Monday, May 17, 2010

The Aches and Pains Have It

When I got to the gym, Mike was waiting by the gym door.  He hadn't been in for a long time.  He's now engaged, and plans to be married sometime next year. 

It was another evening that was light on people.  In addition to Mike, Eric, Donald, Jamil and St. Louis came in.  Alan didn't change out of his street clothes.  He had picked up a lawnmover a few days ago, and it messed with his back.  "I didn't think it was that heavy," he said, but sometimes, it's the things that happen we think are slight that end up hurting us. 
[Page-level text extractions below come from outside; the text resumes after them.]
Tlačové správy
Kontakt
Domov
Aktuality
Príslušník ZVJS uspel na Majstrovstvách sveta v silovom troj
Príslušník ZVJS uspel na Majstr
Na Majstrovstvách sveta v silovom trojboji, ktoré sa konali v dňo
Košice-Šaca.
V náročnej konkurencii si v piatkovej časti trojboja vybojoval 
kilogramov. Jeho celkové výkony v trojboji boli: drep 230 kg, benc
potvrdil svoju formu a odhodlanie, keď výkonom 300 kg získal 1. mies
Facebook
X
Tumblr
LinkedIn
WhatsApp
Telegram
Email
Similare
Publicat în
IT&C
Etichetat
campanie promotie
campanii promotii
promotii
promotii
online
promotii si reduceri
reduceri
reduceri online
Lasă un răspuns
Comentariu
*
Both of my knees were bothering me, but I forced myself to jump rope for a couple of rounds. After church service yesterday, Yvonne asked if I was still boxing.  "Don't you have arthritis?" she inquired.  "Yeah, and sometimes I can't jump rope.  I have to substitute doing something else," I answered. 
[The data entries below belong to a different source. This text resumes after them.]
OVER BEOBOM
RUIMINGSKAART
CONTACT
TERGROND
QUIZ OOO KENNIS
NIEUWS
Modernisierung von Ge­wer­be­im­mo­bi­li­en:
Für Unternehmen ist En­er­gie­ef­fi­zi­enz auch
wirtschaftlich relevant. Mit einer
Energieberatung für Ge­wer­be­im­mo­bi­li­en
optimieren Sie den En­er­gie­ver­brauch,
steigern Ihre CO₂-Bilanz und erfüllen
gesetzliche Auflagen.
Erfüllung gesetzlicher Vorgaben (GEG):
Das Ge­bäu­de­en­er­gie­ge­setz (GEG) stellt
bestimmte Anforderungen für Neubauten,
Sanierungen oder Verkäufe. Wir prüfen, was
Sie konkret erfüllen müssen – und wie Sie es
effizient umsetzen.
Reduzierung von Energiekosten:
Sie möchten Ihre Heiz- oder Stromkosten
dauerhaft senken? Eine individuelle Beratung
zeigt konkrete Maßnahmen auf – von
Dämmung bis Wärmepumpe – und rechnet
During shadow boxing, I was doing my latest favorite combo:  two jabs to the body, then jab, right upstairs.  "Don't do that because you leave yourself wide open," Alan pointed out.  He was right.  My left hand down during the body shots left my left jaw open to hooks.  "I'd rather see you bend down and deliver a body shot with your right," Alan continued.  I tried that, and it worked.

Donald and I did interval training on a heavy bag, not long after I had done a couple of rounds and a half in the ring with Jamil.  I admit, I cheated a bit by throwing a lot of short uppercuts to the bag when it was my turn.  "You both have to punch like you normally do. . .throw the punches full out and straight," Alan told us.

Bobbing and weaving did a number on my right knee after awhile.  It went "ping!" at one point, and I was hopping around, trying to shake the pain away.  I found some natural remedies for arthritis online earlier today, but like natural meds tend to be, they were expensive.  I would like to try them at a later date, however. 

"My father told me thirty years ago that when I got older, boxing would take a toll on my body.  He was right," Alan said later as he was driving me home.  "The older I get, the more I'm realizing that's true, too," I said.  But boxing doesn't have an age limit.  There are folks older than me who regularly do a boxing workout, even if they don't spar or compete.  The sport has a magnetic draw for many.